Terminada a grande celebração litúrgica, o povo dá então largas ao seu contentamento, ao seu entusiasmo, à esperança de que as suas preces tenham sido ouvidas. Porque as consciências repousam agora na paz das penitências cumpridas.
Esquecem-se os joelhos sangrados e o peso dos círios. Os risos trepam aos olhos onde a comoção, pouco antes, tinha feito poiso. As almas soltam-se. As conversas são outras. Só é preciso ter fé, e essa tem-na o povo.

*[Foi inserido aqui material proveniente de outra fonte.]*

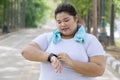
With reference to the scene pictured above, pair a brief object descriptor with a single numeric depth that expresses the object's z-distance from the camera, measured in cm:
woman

Por isso faz as suas procissões. Recama, por sua mão, com pétalas de flores, os caminhos que pisam os seus santos. Faz e cumpre promessas. Invoca Cristo.
Mas sem alegria a devoção não é perfeita. Daí, a necessidade do deslumbramento feérico das luzes a iluminar cansaços de imensa escuridão. Do aconchego das vozes nos ouvidos que poucas falas escutam. Da presença de quem não se conhece e se aceita por companhia e por amigo. Da blusa nova conquistada ao mealheiro. Dos aromas, peregrinos de paisagens, nomes e distâncias. Do pão, a lembrar das mãos os gestos que percorrem as searas. Dos foguetes, sem asas para tocar os céus. Dos abraços, da música, da magia, a envolverem o corpo e o espírito num tule de segredos que ninguém descobre.
No mar de gente, como se fora tão-só o mesmo corpo, um único desejo. Quase ingénuo, por tão simples. E tão pouco exigente por tão puro: ver, ouvir, participar – estar presente.
Faz-se a reconciliação com o dia-a-dia. Com as horas que o tempo esgota sem compromisso de regresso. Tréguas tão breves, essas. Contudo, as que são permitidas e possíveis. O mundo não é assim. Muito menos a vida.
Para esquecer rotinas que obrigam ao retorno, há que viver a festa. Respirá-la. Bebê-la. Como se fora um campo de lilases. Uma fonte que socorre a nossa sede. Ainda que a ilusão dure tão pouco. Que a evasão seja tão breve – irremediavelmente, por um ou poucos dias.